Q I know several airlines (United, Delta, for example) now have seats that cost more than economy, less than first or business class, but are roomier. What is an easy way to find out pricing on those seats?
A Besides United and Delta, American Airlines and JetBlue sell extra legroom economy-class seats for an additional fee on both domestic and international flights, as do a number of foreign-based airlines (Air France, British Airways, Cathay Pacific and many others).
These seats aren't usually any wider than standard seats on domestic U.S. airlines (they are somewhat wider on international airlines), but they do offer more legroom.
It's not particularly easy to learn how much the extra legroom will cost you without actually attempting to book a seat on the airline's own website (these extra-legroom seats aren't typically bookable on third-party sites such as Travelocity.com). Pricing depends on the route and flight. American clearly states a possible price range ($8 to $118 per flight) on its website.

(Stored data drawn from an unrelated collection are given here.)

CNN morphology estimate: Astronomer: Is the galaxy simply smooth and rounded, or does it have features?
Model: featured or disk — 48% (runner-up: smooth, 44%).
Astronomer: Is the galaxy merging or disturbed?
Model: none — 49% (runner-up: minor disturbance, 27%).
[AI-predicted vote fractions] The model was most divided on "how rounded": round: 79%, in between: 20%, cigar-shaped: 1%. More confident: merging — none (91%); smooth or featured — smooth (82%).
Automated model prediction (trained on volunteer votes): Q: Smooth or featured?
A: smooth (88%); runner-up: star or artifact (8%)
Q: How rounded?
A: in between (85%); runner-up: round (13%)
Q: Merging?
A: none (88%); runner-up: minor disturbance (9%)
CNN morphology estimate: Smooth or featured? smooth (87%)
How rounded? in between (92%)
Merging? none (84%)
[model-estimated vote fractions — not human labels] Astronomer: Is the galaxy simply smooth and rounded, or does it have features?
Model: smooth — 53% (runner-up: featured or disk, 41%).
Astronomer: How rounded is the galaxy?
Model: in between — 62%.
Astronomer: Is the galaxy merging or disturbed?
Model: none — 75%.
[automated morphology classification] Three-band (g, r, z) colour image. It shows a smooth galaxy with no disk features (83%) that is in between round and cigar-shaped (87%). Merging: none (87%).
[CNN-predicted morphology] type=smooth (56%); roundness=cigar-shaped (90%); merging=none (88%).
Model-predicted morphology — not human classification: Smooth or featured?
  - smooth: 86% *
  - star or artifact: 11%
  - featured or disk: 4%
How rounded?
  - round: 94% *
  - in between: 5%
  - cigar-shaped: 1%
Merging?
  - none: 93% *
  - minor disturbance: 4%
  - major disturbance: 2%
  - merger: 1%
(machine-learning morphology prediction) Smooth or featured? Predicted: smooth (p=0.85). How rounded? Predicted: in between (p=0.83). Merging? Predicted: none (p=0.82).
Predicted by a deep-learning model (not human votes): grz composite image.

In addition to these separate sections, exit-row seats offer considerably more legroom, but these seats are sometimes only available for advance booking to "elite" frequent fliers.
Several smaller airlines, such as Spirit and AirTran, offer inexpensive upgrades to business-class seats. VirginAmerica sells exit-row and bulkhead seats in advance for rather steep fees ("Main Cabin Select," www.virginamerica.com/travel/cabins.html) with 6 inches of extra legroom (plus free food and drinks, a free checked bag and priority check-in).
And all JetBlue planes have more legroom than those on other domestic airlines.
Today's column comes from George Hobica of Airfarewatchdog.com.